100, 200, 300 Magnet 101, 102, 201, 202, 301, 302 Straight line 103, 203, 303 Rotating shaft 701 Lead frame 702 Magnetically sensitive surface 703, 802 Mounting surface 704 Normal line A ₁ , A ₂ , B ₁ , B ₂ magnetic sensor O reference point P plane Z ₁ , Z ₂ magnet rotation center line

   ─────────────────────────────────────────────────── ─── Continued front page    (72) Inventor Masanobu Sato             3050 Okada, Atsugi City, Kanagawa Prefecture Asahi Kasei Corporation             In the company F term (reference) 2F077 AA47 CC02 NN04 NN17 PP12                       QQ05 QQ06 RR03 UU10 VV02                       VV21

Claims (4)

[Claims] 1. A disk-shaped magnet that rotates in the circumferential direction of the disk, and at least one pair of magnets that detect the strength of a magnetic field and output a value according to the rotation angle of the magnet.

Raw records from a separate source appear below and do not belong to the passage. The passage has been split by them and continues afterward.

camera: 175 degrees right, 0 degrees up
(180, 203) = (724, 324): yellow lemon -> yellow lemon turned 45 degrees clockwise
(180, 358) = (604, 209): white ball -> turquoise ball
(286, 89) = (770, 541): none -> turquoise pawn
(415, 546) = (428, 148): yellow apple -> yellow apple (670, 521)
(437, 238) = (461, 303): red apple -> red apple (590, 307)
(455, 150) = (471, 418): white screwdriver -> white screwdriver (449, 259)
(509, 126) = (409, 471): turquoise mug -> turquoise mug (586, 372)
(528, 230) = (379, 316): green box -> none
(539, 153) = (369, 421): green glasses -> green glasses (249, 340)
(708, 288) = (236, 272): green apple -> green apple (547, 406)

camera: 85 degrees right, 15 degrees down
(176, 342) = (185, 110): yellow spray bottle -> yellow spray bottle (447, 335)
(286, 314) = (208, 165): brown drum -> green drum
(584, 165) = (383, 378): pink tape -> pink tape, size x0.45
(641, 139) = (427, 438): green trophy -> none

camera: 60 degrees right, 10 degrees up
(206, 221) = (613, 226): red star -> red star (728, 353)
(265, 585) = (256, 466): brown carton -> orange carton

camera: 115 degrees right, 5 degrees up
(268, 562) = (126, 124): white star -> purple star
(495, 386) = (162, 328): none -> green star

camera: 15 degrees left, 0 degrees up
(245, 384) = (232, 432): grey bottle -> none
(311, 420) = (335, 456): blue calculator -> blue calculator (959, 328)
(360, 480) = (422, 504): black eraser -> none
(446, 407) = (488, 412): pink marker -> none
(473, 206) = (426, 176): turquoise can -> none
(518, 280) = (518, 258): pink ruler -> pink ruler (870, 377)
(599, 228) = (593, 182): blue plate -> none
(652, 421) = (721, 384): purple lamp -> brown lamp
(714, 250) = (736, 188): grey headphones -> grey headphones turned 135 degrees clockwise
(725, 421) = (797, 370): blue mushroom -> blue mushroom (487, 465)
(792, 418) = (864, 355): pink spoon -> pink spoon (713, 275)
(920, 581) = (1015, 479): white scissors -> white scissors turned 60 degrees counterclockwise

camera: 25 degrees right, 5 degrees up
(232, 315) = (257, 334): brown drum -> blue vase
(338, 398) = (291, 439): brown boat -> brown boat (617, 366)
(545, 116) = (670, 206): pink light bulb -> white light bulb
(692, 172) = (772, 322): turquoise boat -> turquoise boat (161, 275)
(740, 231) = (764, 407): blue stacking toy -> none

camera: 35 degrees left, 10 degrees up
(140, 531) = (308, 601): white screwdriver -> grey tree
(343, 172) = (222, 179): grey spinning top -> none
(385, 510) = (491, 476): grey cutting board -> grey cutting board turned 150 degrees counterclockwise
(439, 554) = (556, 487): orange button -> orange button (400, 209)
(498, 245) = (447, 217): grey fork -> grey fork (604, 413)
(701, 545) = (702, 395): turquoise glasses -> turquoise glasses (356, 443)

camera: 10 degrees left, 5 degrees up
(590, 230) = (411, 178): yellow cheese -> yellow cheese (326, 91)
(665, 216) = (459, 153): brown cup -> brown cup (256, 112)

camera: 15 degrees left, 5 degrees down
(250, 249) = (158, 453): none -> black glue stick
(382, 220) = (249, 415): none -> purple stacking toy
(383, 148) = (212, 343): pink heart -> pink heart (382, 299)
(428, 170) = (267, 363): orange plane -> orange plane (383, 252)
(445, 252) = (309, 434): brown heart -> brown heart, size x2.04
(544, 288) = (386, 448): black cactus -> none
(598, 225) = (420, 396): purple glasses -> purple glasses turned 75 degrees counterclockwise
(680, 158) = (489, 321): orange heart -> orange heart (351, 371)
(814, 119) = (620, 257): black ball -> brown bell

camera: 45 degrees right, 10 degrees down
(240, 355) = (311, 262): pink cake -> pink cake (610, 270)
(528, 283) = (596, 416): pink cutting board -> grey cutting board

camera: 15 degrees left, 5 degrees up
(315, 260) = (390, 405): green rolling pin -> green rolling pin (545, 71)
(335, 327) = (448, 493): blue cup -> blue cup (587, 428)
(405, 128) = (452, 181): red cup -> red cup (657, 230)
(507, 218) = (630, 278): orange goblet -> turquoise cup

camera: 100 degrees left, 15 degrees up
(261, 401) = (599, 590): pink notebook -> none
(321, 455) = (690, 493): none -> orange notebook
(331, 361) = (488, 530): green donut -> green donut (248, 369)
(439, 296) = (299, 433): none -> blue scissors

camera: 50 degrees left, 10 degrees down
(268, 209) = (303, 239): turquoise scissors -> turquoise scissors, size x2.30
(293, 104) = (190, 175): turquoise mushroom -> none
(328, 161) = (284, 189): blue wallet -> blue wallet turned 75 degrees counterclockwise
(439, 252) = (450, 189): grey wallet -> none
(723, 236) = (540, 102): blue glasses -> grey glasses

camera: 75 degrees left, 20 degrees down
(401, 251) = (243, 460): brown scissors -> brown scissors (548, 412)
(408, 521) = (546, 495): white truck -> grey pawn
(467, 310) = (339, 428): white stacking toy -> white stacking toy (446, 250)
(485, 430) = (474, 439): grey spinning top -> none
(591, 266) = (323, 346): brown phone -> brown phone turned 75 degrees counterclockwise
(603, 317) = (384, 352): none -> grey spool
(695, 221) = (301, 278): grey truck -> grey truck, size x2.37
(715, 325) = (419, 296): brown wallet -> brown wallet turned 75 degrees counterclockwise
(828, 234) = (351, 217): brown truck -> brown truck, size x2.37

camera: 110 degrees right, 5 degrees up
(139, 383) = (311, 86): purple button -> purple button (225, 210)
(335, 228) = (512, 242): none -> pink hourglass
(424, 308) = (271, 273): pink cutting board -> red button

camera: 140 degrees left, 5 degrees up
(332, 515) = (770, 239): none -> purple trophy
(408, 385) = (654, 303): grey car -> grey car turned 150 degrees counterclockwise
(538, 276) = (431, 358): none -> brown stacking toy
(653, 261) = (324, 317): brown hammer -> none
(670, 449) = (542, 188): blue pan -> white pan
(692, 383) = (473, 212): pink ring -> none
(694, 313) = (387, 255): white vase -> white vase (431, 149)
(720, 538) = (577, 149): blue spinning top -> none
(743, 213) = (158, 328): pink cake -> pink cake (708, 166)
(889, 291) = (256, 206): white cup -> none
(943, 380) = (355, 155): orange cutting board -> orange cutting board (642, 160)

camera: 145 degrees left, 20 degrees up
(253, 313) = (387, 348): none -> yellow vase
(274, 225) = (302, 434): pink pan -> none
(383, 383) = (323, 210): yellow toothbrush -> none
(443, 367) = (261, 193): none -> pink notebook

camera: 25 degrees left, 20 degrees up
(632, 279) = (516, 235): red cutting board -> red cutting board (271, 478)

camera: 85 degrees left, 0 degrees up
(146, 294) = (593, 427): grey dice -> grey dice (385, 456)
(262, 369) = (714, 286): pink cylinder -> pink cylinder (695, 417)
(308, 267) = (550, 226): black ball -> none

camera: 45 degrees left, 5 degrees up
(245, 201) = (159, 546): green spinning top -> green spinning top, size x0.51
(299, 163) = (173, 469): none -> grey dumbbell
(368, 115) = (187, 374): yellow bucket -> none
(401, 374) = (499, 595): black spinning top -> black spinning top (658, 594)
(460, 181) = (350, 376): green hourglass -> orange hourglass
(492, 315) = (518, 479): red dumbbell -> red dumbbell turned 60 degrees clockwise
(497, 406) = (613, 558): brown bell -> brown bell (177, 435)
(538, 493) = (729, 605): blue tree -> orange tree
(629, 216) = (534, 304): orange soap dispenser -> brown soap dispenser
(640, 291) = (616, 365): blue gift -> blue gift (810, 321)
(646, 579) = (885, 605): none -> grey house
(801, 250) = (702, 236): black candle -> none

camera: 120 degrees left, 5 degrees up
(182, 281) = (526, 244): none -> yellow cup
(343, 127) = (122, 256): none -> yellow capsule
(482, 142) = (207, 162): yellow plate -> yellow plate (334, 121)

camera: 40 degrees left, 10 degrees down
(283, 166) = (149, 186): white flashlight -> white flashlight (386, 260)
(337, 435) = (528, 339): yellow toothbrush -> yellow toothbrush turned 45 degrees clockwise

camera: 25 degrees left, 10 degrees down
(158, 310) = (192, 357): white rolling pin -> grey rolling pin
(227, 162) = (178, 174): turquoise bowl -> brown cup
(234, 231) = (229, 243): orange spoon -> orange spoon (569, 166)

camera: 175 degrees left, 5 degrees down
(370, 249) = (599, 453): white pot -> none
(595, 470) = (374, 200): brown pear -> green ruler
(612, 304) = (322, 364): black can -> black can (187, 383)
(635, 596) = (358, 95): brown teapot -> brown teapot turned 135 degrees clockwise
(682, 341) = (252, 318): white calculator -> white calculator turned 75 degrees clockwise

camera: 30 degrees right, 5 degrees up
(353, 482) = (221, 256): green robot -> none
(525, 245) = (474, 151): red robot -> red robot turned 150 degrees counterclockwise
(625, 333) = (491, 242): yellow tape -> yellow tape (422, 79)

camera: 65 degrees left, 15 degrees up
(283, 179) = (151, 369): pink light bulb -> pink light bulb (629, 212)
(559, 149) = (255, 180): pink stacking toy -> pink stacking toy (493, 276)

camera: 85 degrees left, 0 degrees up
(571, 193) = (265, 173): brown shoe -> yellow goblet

A rotation angle sensor comprising a magnetic sensor, wherein the at least one pair of magnetic sensors is substantially coincident with an intersection of the plane and a rotation center line of the magnet on a plane parallel to the disc surface of the magnet. The rotation angle sensor is arranged symmetrically with respect to the reference point, and the distance from the reference point to the center of the magnetic sensor is different from the radius of the magnet. 2. The rotation angle sensor according to claim 1, wherein the magnetic sensor is composed of a first pair and a second pair, and a straight line passing through a center of each of the magnetic sensors included in the first pair. An angle formed by a straight line passing through the center of each of the magnetic sensors included in the second pair is 30 degrees or more and 150 degrees or less. 3. The rotation angle sensor according to claim 1, wherein the magnetic sensor is within a range in which a magnetic flux density detectable by the magnetic sensor changes linearly with respect to a radial displacement of the magnet. A rotation angle sensor characterized in that it is arranged in. 4. The rotation angle sensor according to claim 1, wherein the magnetic sensor is sealed in a surface mountable container on a mounting surface on which the magnetic sensor is mounted. Rotation angle sensor.